“Inconceivable!” – Wallace Shawn as Vizzini the Sicilian in the film “The Princess Bride”
The two prominent collegiate football squads of our college football-crazy state both squared off against top-10-ranked opponents last weekend.
I would have never thought any news story outside of nuclear war breaking out – and even the article on the impending nuclear winter might have the headline with smaller print – would be able to dislodge the state’s attention from such an important football weekend for both teams.
Yet Auburn basketball coach Bruce Pearl’s retirement announcement was somehow able to do just that. Impossible feats like this are not unusual for Pearl, however.
Take note of these impractical achievements. Exhibit A is there are few people in the world who should be more of a fish out of water than Pearl based on his background.

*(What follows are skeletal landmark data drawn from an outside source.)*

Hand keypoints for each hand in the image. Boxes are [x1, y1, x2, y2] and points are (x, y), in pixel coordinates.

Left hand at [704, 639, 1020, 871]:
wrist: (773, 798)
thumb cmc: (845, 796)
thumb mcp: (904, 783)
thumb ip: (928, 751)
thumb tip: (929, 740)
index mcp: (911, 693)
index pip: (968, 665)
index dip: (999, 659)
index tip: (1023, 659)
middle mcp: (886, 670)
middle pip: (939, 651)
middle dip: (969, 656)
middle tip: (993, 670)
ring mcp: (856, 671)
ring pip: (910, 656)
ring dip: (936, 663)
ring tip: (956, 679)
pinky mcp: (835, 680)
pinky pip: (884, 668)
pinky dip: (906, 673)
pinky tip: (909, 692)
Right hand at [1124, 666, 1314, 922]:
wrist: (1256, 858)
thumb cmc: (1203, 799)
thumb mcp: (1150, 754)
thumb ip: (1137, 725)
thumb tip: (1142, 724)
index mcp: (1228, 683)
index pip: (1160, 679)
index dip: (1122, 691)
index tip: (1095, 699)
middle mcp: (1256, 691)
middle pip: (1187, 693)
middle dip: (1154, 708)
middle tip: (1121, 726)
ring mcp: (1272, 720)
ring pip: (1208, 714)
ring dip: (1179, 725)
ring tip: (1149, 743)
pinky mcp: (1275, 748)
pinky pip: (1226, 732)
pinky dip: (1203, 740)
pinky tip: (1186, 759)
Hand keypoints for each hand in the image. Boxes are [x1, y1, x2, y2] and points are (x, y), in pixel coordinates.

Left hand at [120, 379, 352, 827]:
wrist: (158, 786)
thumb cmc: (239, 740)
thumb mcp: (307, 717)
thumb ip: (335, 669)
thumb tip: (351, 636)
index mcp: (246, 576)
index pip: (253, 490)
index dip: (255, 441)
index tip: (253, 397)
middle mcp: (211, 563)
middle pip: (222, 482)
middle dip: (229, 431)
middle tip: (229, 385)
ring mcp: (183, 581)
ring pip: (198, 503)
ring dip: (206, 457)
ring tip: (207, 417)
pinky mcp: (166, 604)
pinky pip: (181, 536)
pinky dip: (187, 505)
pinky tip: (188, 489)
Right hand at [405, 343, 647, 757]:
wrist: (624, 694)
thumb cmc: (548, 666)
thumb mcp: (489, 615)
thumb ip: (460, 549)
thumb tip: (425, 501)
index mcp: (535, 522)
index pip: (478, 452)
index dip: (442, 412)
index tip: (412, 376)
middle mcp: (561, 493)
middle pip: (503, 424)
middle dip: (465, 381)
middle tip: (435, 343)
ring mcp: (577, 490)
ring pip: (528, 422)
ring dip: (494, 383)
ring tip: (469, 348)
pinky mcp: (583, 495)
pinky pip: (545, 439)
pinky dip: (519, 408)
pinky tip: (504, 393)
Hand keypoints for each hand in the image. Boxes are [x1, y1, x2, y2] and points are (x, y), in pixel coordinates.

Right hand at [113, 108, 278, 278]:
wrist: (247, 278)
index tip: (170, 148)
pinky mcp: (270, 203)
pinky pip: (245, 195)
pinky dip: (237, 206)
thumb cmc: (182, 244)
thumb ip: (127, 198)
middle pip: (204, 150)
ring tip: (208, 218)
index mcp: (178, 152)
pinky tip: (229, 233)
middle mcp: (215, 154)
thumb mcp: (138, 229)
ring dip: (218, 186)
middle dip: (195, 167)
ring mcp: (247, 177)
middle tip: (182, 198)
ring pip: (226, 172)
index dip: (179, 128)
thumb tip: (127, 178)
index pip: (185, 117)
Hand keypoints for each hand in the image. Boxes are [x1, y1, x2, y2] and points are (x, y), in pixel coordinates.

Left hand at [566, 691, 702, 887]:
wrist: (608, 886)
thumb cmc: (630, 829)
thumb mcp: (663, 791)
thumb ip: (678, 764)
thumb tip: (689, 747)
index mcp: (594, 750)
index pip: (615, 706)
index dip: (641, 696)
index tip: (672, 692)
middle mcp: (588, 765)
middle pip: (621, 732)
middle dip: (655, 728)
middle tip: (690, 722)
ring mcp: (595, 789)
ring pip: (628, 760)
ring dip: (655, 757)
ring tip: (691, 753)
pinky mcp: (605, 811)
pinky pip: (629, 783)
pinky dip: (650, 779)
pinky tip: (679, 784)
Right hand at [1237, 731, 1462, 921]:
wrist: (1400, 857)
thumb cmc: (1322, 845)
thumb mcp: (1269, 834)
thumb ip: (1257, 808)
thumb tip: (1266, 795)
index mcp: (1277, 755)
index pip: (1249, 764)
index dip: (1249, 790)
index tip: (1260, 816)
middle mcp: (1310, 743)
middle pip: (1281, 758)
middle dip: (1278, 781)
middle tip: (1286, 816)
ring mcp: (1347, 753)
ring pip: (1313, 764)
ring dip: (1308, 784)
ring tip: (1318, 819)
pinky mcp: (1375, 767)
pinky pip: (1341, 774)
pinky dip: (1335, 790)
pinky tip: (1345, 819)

Pearl is a proud Jewish man born into a Jewish family in Sharon, Massachusetts, on the outskirts of Boston. The number of common life experiences he shares with Bubba from Podunk, Ala., can probably be counted on one hand.
Nevertheless, his head coaching stops include places like Evansville, Ind.; Knoxville, Tenn.; and, finally, Auburn. Probably is mighty difficult to find authentic New England clam chowder, much less matzah ball soup, at any of these locales. Still, he and his basketball programs thrived at each stop.
Second, consider that Pearl obviously loves the game of basketball, but, oddly enough, he never played a minute of high school varsity basketball. A 2008 article from Massachusetts newspaper the Patriot-Ledger states that a serious knee-injury in Pearl’s freshman year of high school ended his participation in most sports.
Despite this setback Pearl continued to be involved in the game he loved, serving as a team manager in both high school and at Boston College, soaking in basketball knowledge wherever he could find it.
In what should be a surprise to no one, his high school classmates remember him as a big personality always looking for a laugh. The Patriot-Ledger article shows a picture of Pearl’s high school senior portrait with the future coach sporting an impressive Afro hairstyle.
He even famously filled in as Boston College’s Eddie the Eagle mascot for one game when the usual mascot fell ill.
Next, chew on Pearl’s success despite never serving as a head coach at any university considered to be a basketball powerhouse. Having watched more Auburn basketball games than I probably should admit, I can confirm Auburn basketball was in a state of disrepair when Pearl arrived.
Several years before Pearl’s tenure, I can distinctly remember trying to watch Auburn play in the NCAA men’s basketball tournament while television coverage of the game was being interrupted every few minutes by special news reports on Operation Iraqi Freedom as American troops swept into Iraq. That was 2003.
Auburn would not participate in March Madness again until Pearl got his team there in 2018. The following year his team broke through to the Final Four, a feat only dreamed about in the state of Alabama when it came to men’s basketball.
Finally, think about how Pearl may be the only men’s basketball coach at Auburn to retire from the job completely on his own terms, at least in modern times.
Auburn’s second winningest coach, Joel Eaves, left coaching in 1963 – his final season as a coach – but went on to serve as athletic director at the University of Georgia for well over a decade. Most other coaches either left for other jobs or were shoved out the door for failing to meet expectations.
Pearl leaves on a high note as his last team won the SEC regular season championship, made another Final Four, and started The Sporting News National Player of the Year winner, Johni Broome.
Also, last season he passed Eaves in wins at Auburn to become the winningest coach in Auburn’s men’s basketball history and was named Division I college coach of the year by the AP and the National Association of Basketball Coaches.
Frankly, none of this should have worked. I hear athletic directors say all the time how important it is for them to find the right fit when it comes to hiring coaches. Pearl was the squarest of pegs in the roundest of holes.
But it did work. Pearl is the one guy in an ocean full of coaches who can adapt, overcome and achieve the impossible several times over. I don’t know his future plans, but whatever they are, I would not bet against him – unless his plans are to sit still and be quiet.